The position of the Speaker was said to have angered the governor who as not been seen in public so far since his return thus allowing fears and suspicion over the sate of his health.

A statement on the dissolution of the state executive by the Senior Special Adviser to the governor on Media Matters, Sylvanus Giwa, directed the sacked commissioners and special advisers to hand over to their various Permanent Secretaries.

Others affected by the Governor’s purge include the Secretary to the State Government (SSG), Garvey Yaweh and the Chief of Staff, Ahmed Yusuf.

Unlike the sacked commissioners who are yet to be replaced, a new SSG in the person of the former Commissioner for Justice and the Attorney General of the state, Gebon Timothy Kataps, was appointed while Alhaji Aminu Jika is to take the position of the Chief of Staff.

According to the statement, “Governor Suntai has dissolved the entire executive of the state and the special advisers.

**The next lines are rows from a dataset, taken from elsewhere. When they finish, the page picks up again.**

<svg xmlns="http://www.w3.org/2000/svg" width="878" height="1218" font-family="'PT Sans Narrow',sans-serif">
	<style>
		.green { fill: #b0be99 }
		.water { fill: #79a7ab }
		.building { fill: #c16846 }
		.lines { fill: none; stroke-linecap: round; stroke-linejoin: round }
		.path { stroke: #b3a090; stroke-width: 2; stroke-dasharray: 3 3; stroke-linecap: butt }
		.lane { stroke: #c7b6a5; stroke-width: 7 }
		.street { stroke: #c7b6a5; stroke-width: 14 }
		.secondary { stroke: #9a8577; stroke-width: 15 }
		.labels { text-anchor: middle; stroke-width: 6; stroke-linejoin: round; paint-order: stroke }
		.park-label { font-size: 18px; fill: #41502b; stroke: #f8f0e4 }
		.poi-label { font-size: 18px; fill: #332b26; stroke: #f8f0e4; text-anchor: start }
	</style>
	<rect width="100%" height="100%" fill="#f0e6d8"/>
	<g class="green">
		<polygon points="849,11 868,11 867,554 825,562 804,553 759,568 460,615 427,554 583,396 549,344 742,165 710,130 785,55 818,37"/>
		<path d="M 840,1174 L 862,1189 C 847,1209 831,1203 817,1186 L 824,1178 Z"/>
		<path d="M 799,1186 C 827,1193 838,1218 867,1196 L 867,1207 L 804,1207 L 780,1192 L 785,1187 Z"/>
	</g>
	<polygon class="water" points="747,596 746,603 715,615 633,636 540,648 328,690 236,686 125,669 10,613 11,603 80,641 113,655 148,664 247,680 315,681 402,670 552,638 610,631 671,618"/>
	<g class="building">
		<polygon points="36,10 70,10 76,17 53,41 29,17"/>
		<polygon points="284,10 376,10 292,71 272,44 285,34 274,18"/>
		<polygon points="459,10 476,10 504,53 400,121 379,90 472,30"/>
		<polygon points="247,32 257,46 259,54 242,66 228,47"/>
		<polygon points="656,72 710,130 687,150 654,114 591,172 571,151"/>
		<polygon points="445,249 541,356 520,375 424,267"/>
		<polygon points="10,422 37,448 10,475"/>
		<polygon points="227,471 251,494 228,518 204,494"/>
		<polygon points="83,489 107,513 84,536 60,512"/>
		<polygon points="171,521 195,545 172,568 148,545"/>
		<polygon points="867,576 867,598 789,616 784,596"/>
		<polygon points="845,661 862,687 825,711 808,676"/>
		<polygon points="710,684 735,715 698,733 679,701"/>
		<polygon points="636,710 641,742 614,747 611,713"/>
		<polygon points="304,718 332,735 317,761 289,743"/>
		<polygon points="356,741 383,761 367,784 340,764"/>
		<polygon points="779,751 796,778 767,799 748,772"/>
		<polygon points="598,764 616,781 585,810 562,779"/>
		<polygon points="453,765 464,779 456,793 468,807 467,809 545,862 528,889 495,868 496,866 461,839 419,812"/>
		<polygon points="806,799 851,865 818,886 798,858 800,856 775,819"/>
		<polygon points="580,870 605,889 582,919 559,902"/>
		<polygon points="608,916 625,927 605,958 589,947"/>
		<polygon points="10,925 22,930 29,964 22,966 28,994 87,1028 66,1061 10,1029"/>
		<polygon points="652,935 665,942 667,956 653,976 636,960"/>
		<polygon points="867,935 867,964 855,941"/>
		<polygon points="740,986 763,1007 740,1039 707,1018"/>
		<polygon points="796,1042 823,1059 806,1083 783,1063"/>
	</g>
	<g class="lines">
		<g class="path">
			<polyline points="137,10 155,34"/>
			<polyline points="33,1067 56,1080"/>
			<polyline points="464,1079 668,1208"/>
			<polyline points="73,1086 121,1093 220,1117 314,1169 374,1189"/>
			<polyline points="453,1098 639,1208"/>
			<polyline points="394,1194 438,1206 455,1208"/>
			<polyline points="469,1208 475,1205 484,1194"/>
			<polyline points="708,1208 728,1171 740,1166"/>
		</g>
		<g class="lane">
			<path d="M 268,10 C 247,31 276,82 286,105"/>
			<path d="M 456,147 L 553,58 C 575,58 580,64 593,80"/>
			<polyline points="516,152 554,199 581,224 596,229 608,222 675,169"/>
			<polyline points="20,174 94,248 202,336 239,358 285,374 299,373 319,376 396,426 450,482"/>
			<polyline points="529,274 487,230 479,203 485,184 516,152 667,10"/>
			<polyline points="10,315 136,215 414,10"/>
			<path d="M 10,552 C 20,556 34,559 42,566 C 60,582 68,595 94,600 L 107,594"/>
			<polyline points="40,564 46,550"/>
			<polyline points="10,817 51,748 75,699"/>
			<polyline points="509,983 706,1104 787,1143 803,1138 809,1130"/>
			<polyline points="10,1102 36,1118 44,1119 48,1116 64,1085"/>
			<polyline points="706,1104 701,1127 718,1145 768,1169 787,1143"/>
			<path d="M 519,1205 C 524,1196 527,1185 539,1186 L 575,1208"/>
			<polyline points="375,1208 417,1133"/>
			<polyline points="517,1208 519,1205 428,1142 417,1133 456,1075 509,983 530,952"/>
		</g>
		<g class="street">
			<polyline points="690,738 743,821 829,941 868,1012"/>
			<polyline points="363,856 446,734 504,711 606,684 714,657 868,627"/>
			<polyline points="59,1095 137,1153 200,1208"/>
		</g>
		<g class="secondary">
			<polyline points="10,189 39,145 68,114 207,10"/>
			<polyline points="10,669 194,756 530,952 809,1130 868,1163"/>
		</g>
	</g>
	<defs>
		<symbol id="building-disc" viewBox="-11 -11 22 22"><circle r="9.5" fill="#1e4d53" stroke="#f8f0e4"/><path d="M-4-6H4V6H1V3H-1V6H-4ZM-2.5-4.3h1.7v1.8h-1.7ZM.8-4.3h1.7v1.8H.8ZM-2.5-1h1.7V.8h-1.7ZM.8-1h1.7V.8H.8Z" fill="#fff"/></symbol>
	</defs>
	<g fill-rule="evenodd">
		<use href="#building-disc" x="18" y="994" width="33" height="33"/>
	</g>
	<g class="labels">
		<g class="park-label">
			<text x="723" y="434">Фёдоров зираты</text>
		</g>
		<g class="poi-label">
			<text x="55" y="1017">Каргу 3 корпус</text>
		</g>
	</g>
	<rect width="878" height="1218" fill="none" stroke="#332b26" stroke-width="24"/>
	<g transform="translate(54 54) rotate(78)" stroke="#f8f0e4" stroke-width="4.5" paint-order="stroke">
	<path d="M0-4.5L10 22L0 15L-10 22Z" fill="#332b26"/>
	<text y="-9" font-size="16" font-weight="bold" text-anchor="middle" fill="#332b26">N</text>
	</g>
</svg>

“Governor Suntai has also approved the appointment of a new SSG in person of Gebon Timothy Kataps and Malam Aminu Jika as the new Chief of Staff.”

According to Giwa, the decision of the governor to do away with the commissioners and the special advisers as well as the SSG and the chief of staff, was to “re-strategise governance in the state.”

Before the dissolution, Kataps who was then the Commissioner for Justice and Attorney-General had told journalists that the Speaker and his colleagues had no constitutional backing to stop the governor from resuming office.

Citing section 190 sub-section 2 of the 1999 constitution as amended, Kataps noted that in as much as the letter to resume office had been transmitted to the House of Assembly by the governor, the members had no right to prevent him from performing his functions.

At the time this report was filed, it was learnt that the sacked officials were in a closed-door meeting with the governor.

It was also gathered that the non-intervention of both President Goodluck Jonathan and the national leadership of the ruling People’s Democratic Party (PDP) has not gone down well in certain quarters in view of the crisis in the state.

The Chairman of the Conference of Nigerian Political Parties (CNPP), Hamidu Suleiman, was reported to have noted that the refusal of the Presidency and the leadership of the PDP to intervene “in the crisis that is fast consuming this state is unfair to us and Nigerians at large.”